SMW successfully resists two applications for a Sexual Risk Order
Sonn Macmillan Walker represented on successive days two unconnected clients who successfully resisted police applications to make them subject to Sexual Risk Orders (“SROs”).
- The law
SROs were introduced following amendments in 2015 to the Sexual Offences Act 2003 and the insertion of sections 122A to 122K. These civil orders last for at least 2 years and may be imposed on a person, who has not been convicted of a criminal offence, if a court is satisfied that the person has:
“done an act of a sexual nature as a result of which it is necessary to make such an order for the purpose of protecting the public or any particular members of the public from harm from the defendant, or protecting children or vulnerable adults generally, or any particular children or vulnerable adults, from harm from the defendant outside the United Kingdom”: SOA 2003, s.122A(6) [emphasis added]

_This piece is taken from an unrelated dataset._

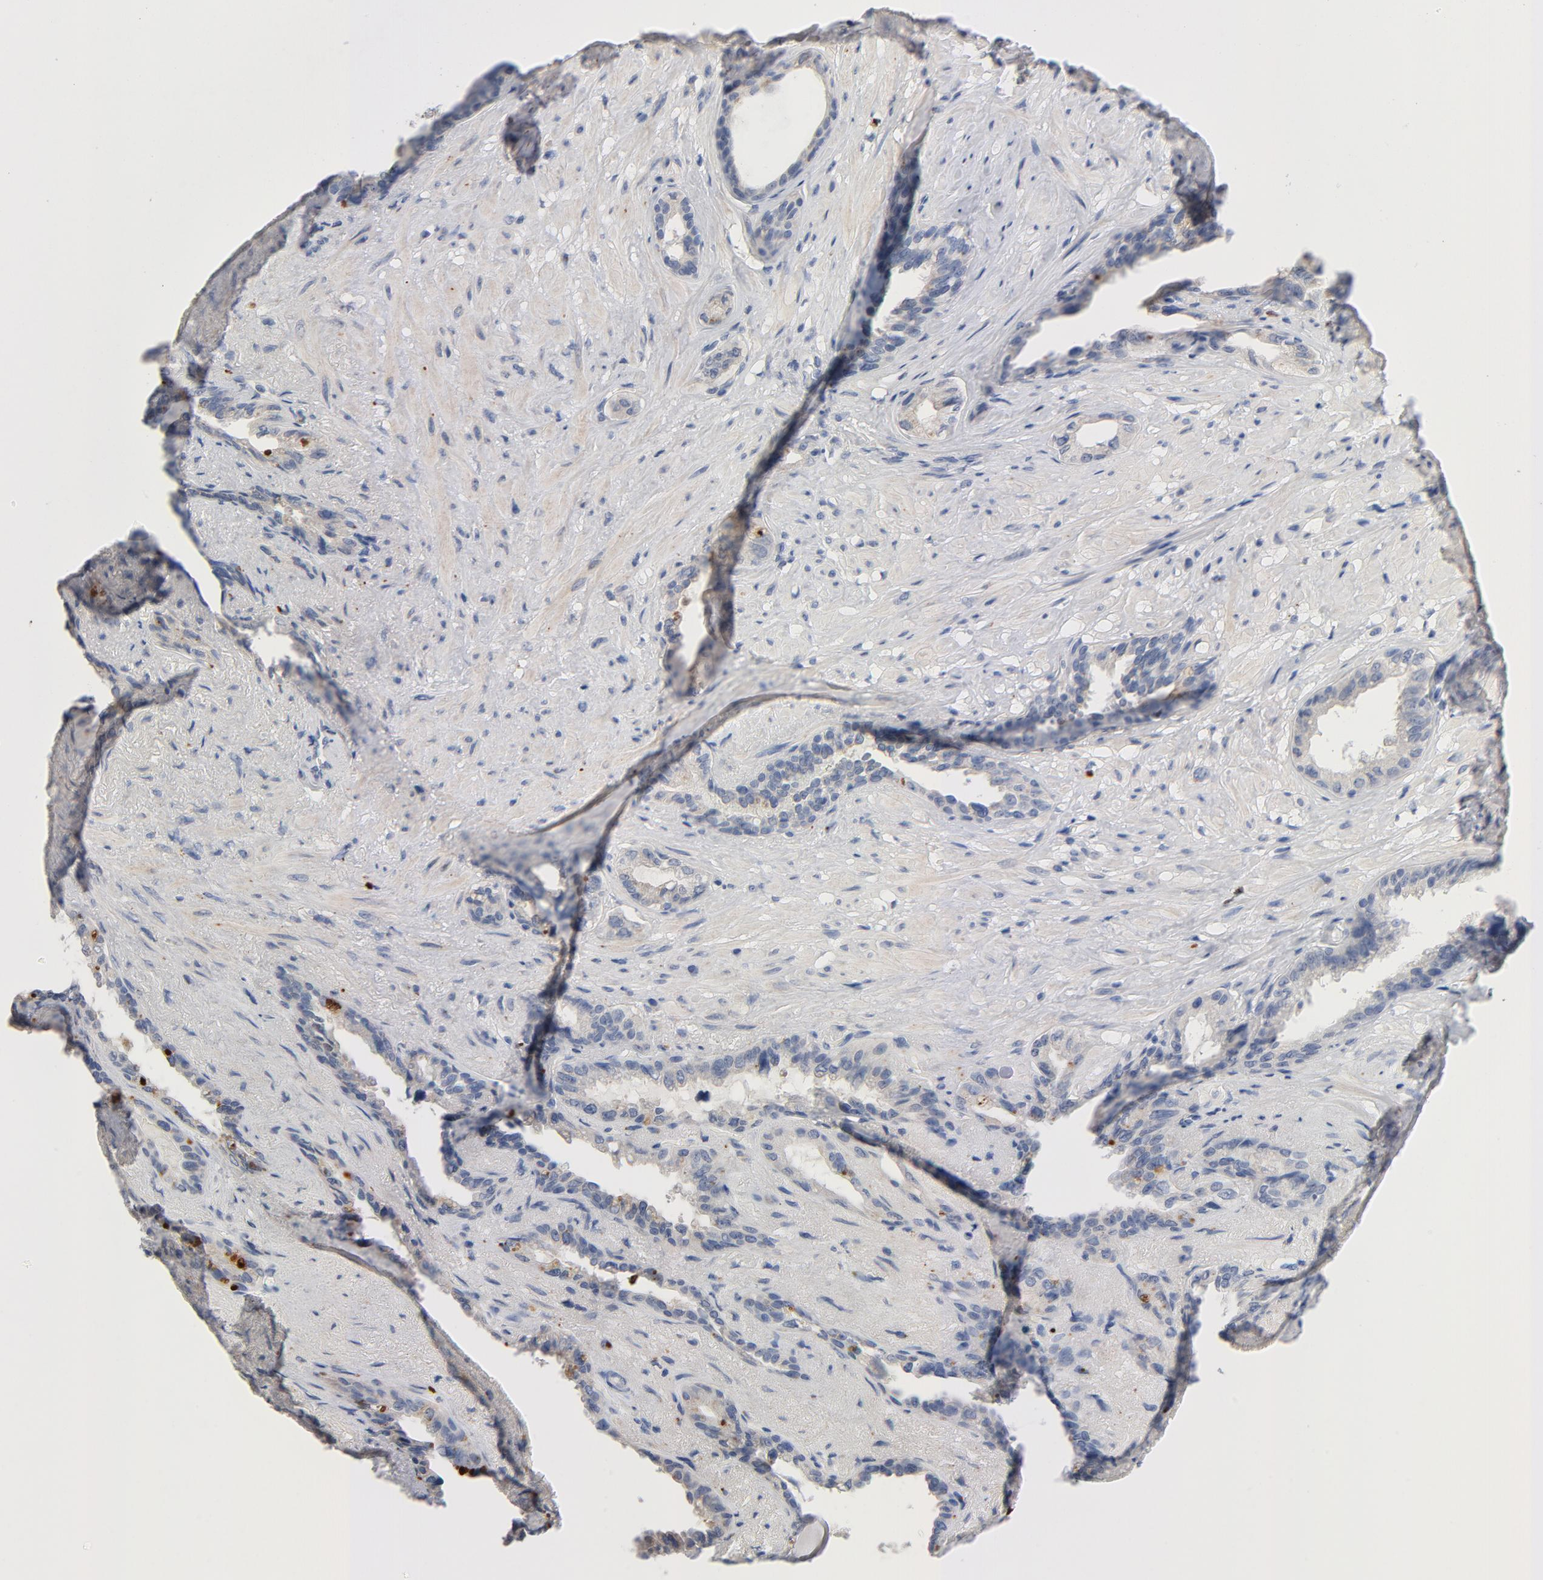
{"staining": {"intensity": "weak", "quantity": "<25%", "location": "cytoplasmic/membranous"}, "tissue": "seminal vesicle", "cell_type": "Glandular cells", "image_type": "normal", "snomed": [{"axis": "morphology", "description": "Normal tissue, NOS"}, {"axis": "topography", "description": "Seminal veicle"}], "caption": "This is a image of immunohistochemistry (IHC) staining of benign seminal vesicle, which shows no staining in glandular cells. (Brightfield microscopy of DAB immunohistochemistry at high magnification).", "gene": "BIRC5", "patient": {"sex": "male", "age": 61}}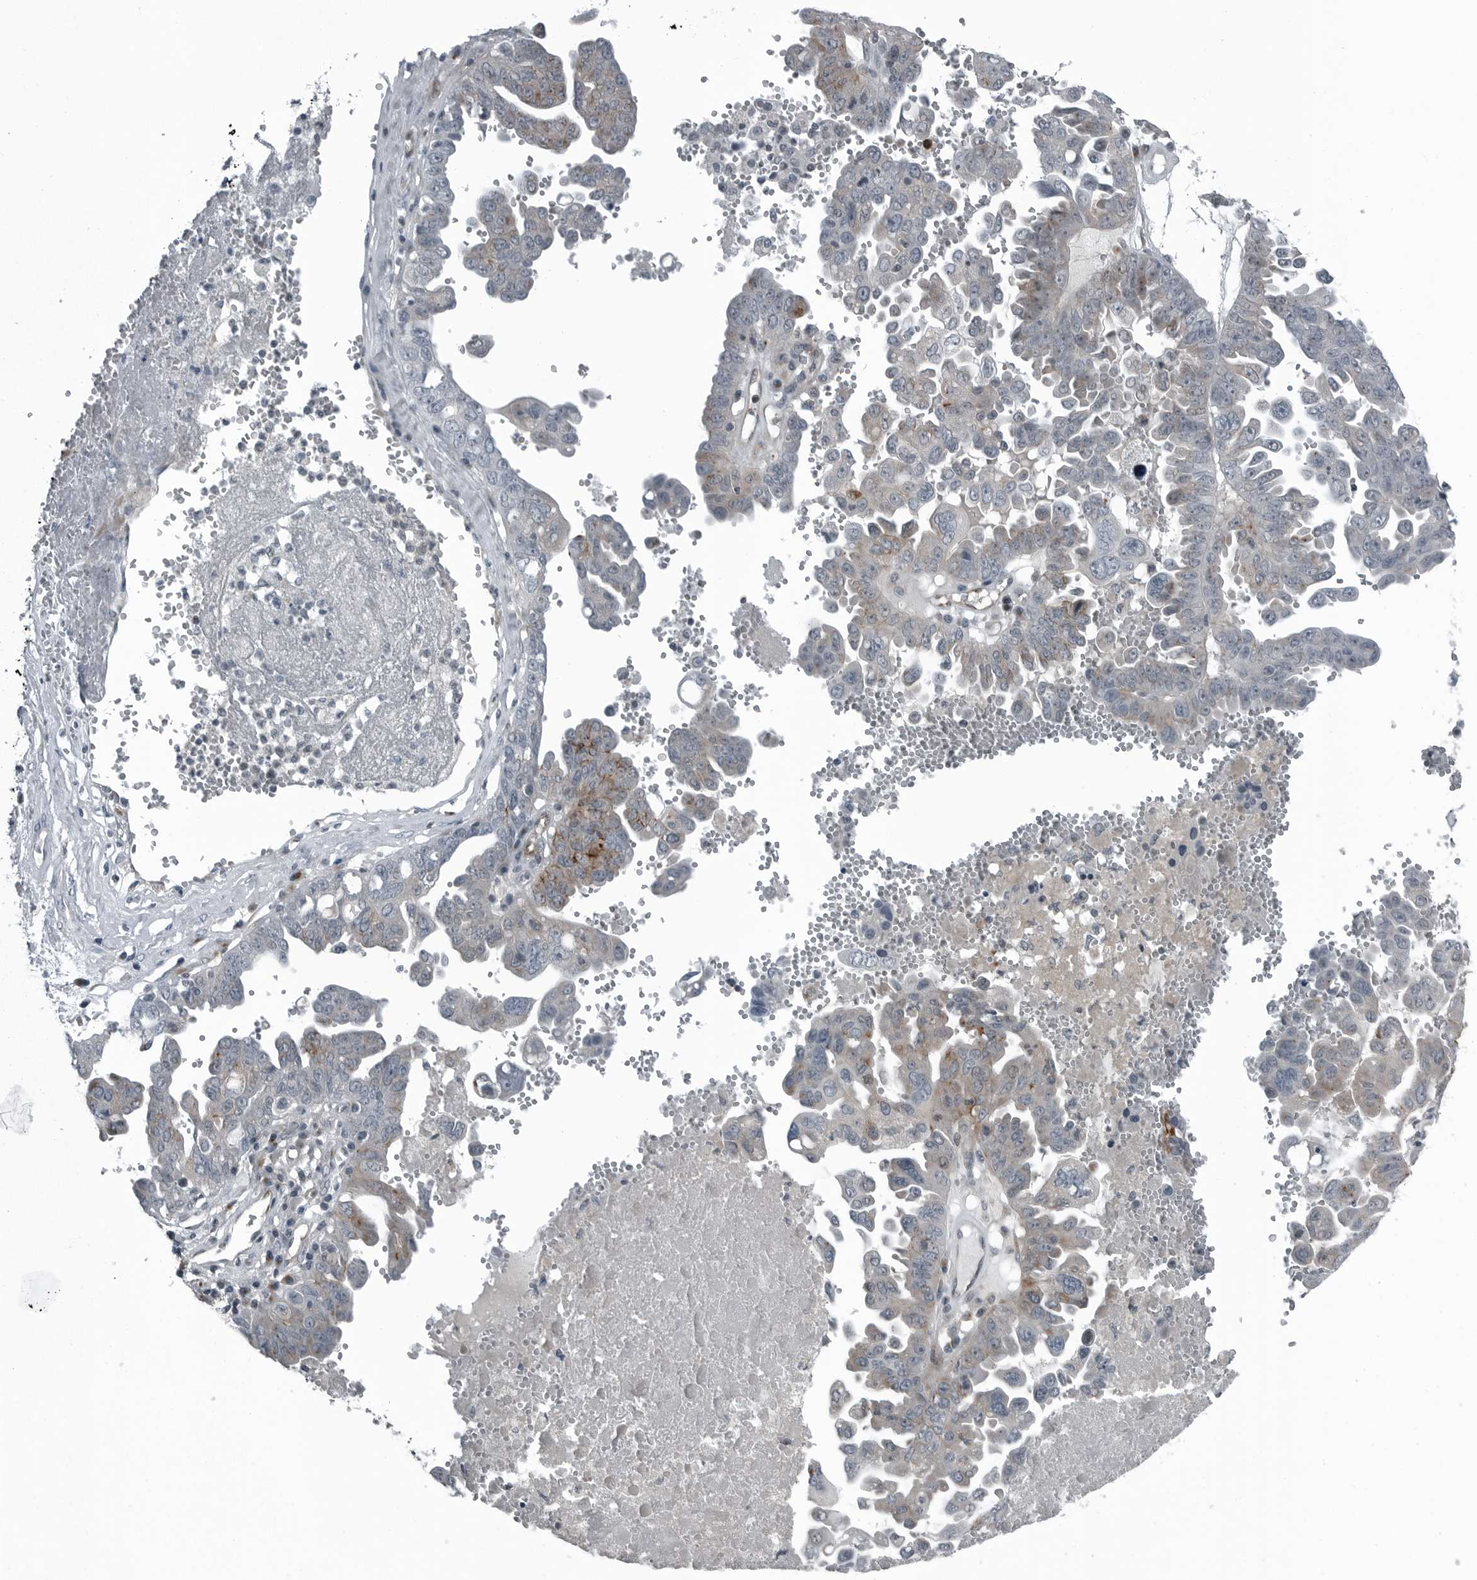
{"staining": {"intensity": "moderate", "quantity": "25%-75%", "location": "cytoplasmic/membranous"}, "tissue": "ovarian cancer", "cell_type": "Tumor cells", "image_type": "cancer", "snomed": [{"axis": "morphology", "description": "Carcinoma, endometroid"}, {"axis": "topography", "description": "Ovary"}], "caption": "This is an image of immunohistochemistry (IHC) staining of ovarian cancer, which shows moderate positivity in the cytoplasmic/membranous of tumor cells.", "gene": "GAK", "patient": {"sex": "female", "age": 62}}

The “harm” that the SRO is intended to prevent is sexual harm, namely “physical or psychological harm caused by the defendant doing an act of a sexual nature”: SOA 2003, s.122A(1). In determining whether the threshold qualifying condition is met – i.e. that the defendant has “done an act of a sexual nature” – the criminal standard of proof applies: Commissioner of Police of the Metropolis v Ebanks  EWHC 2368. The court must then decide that whether, as a result of the defendant’s sexual act(s), it is necessary to make the order in order to protect against a real risk of future harm: R v Lewis  EWCA Crim 1020. If satisfied, the court will prohibit certain activities by the defendant, such as his use of the Internet or speaking with children other than in the ordinary course of daily life. The defendant will have to register with the police and breach of an SRO is a criminal offence,which can attract a sentence of imprisonment.
- Client A
A is aged 20 and has documented learning difficulties. Despite these, he was at an advanced stage of applying to join the Royal Navy when the police applied to the court for the imposition of an SRO. This application was opposed as the police had provided insufficient evidence to establish to the criminal standard that A has done acts of a sexual nature necessitating the imposition of order. In addition, we argued that the imposition of the SRO was would significantly curtail A’s liberty and career prospects and was disproportionate in all the circumstances. In rejecting the police’s application, the District Judge determined that that the court could not be satisfied that A had done acts of a sexual nature in two out of the three instances cited by the police and that a single “foolish” act in 2019 did not necessitate the imposition of the order.
- Client B
B was made subject to an SRO at the magistrates’ court. The application by the police was based on disclosures made by three of his children to social services. Our client’s wife (from whom our client is separated) did not consent to the children making statements in support of a prosecution and therefore the application by the Metropolitan Police for the SRO was based on the hearsay evidence provided by social workers. Following a two day appeal in the Crown Court, in which the social workers were cross examined as to how they had interviewed the three children and in relation to inconsistencies in their notes, the court ruled that it could not be satisfied to the criminal standard that our client had committed any of the five acts of a sexual nature, that were alleged against him. The appeal accordingly succeeded.
Client B was represented by David Sonn of Sonn Macmillan Walker, including at the appeal.